The transom is easy; just clip the fitting installed for this purpose. The bow is tricky. The weight must be carried by both the tubes and the floor. The PO installed loops in the tubes for a bridle and I added the loops through the floorboards. At first I had only the center loop but that caused the floor to bow and once, when the tubes were quite flat, pull part-way out; the outside loops solved this. I replaced the chafe pads above the rings--don't forget these or you will wear through the tubes. We leave the bridle attached to the tender most of the time; it is not in the way.

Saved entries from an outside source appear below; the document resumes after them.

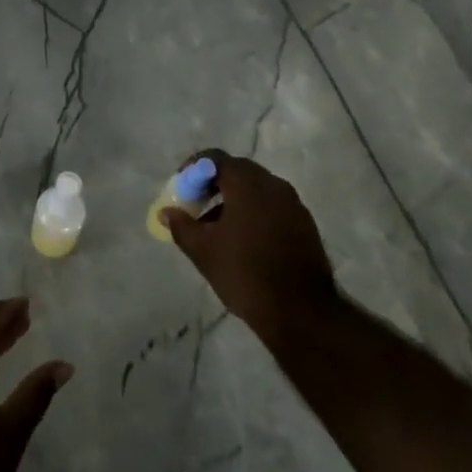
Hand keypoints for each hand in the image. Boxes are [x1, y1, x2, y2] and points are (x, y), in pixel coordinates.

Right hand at [162, 150, 338, 345]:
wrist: (301, 312)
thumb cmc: (245, 273)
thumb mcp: (203, 251)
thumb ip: (181, 225)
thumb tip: (166, 211)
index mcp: (248, 184)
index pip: (215, 158)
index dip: (193, 169)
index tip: (181, 188)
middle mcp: (274, 185)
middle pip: (237, 171)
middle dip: (213, 184)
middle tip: (196, 206)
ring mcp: (294, 204)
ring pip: (256, 189)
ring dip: (233, 199)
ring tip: (216, 228)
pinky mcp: (305, 224)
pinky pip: (272, 206)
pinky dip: (254, 212)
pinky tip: (243, 241)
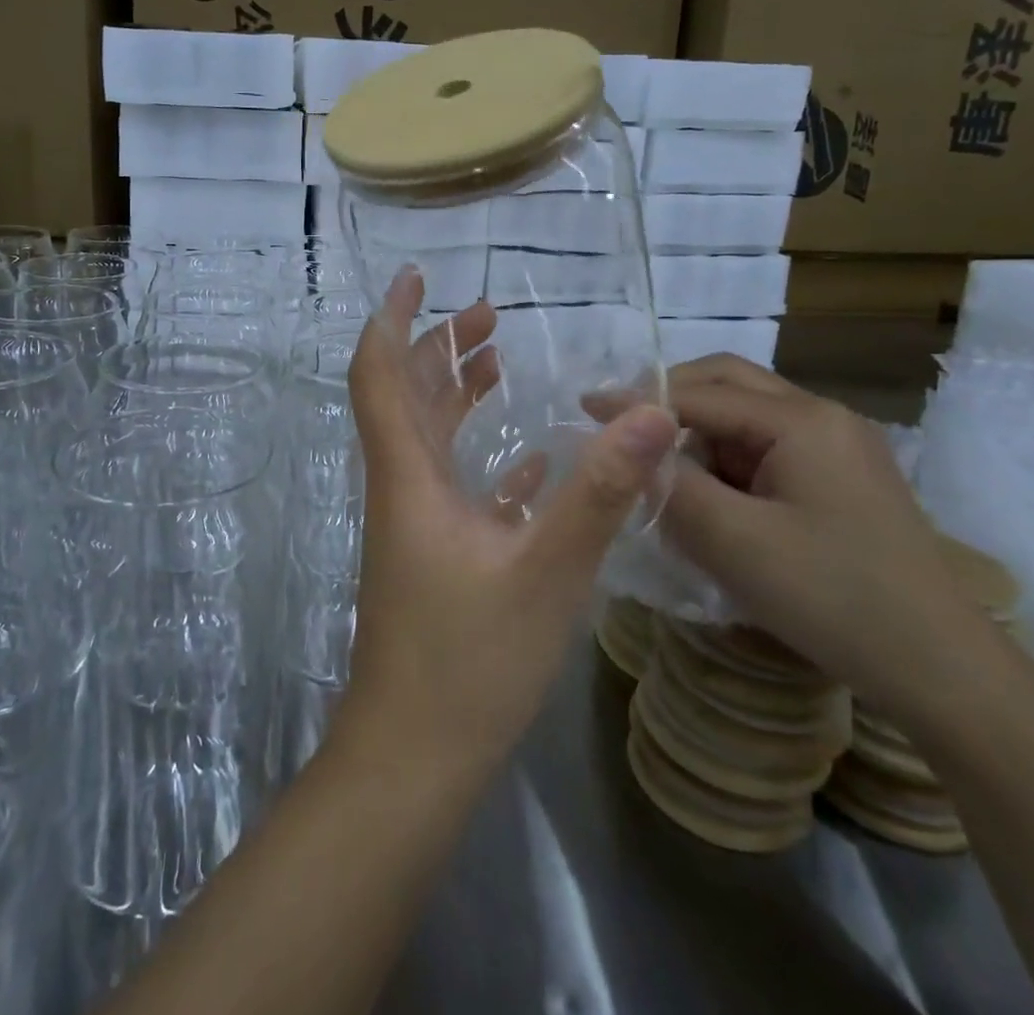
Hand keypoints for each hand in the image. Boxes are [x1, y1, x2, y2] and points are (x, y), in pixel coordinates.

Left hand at [332, 269, 679, 776]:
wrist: (415, 755)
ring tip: (500, 360)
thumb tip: (652, 415)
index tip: (417, 278)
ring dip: (458, 394)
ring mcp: (417, 525)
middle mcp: (404, 489)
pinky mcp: (436, 557)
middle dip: (440, 347)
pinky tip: (529, 460)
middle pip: (408, 397)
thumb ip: (599, 493)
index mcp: (408, 476)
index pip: (380, 376)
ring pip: (431, 439)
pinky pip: (457, 487)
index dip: (392, 321)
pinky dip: (483, 458)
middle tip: (488, 315)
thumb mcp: (547, 572)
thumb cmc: (469, 661)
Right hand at [657, 355, 998, 721]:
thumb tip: (626, 449)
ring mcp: (838, 447)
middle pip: (728, 384)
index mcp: (801, 420)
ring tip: (662, 474)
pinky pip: (767, 448)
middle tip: (621, 428)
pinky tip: (709, 498)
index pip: (699, 393)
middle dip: (669, 400)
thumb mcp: (732, 541)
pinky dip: (726, 462)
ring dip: (698, 434)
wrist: (943, 671)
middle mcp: (822, 417)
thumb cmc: (832, 596)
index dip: (637, 401)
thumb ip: (669, 485)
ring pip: (746, 416)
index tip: (584, 410)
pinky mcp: (842, 478)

Other Tasks. There is always more....
  • Replace remaining two Hella fans with Boras. Strange wiring was found, again. Odd, since most other PO wiring was impeccable. Must have been hot and in a rush. I can imagine a hellish July install. OR perhaps I am looking at a mix of contractor and PO work.
  • Replaced line guides on a trolling rod
  • Took the Cruise-N-Carry AC home. Sucker is a heavy and a pain to maneuver in the salon on  daily basis (where it must be stored). I love it at night sleeping and hate it the rest of the time. Summer is over so she goes home and won't be missed... until it hits 90F again.
  • Stowed the bike rack under the bunk.
  • Painted numbers on the tender
  • Measured for some future projects
  • Replaced hatch (broken lens) in roof of salon. Since I had a spare (thank you, PO) and it was bedded with butyl tape, it was a 15 minutes job. Since then, I have replaced the broken lens and thus still have a spare. They arn't difficult to re-glaze... at home with a full shop!
  • Lubed the hold down latches on the engines; they're getting stiffer and I am getting concerned.
  • Cleaning. After 3 weeks on the boat, she was due. The last few days were too rough for cleaning and the sailing was too good!
  • Replaced a spent propane cylinder
  • Swapped a few Fall vs. Summer items from the boat
Busy day. All--except the painting--done after work. I got off early, but still...

I followed-up this work with an hour of floating mindlessly in the tender, just outside the break water in a fish-infested cove. I found a gloriously comfortable posture in the bottom, head propped on the bow tube, feet splayed, and arms... heck I forget. I fell asleep. And then some insensitive damn fish woke me. It's enough to make me take the bait off the hooks.


  1. Sounds like the perfect end to me.


  2. Oh, it really was. To lay back, tired but finished, listening to the waves slap and the wind blow. All was right with the world.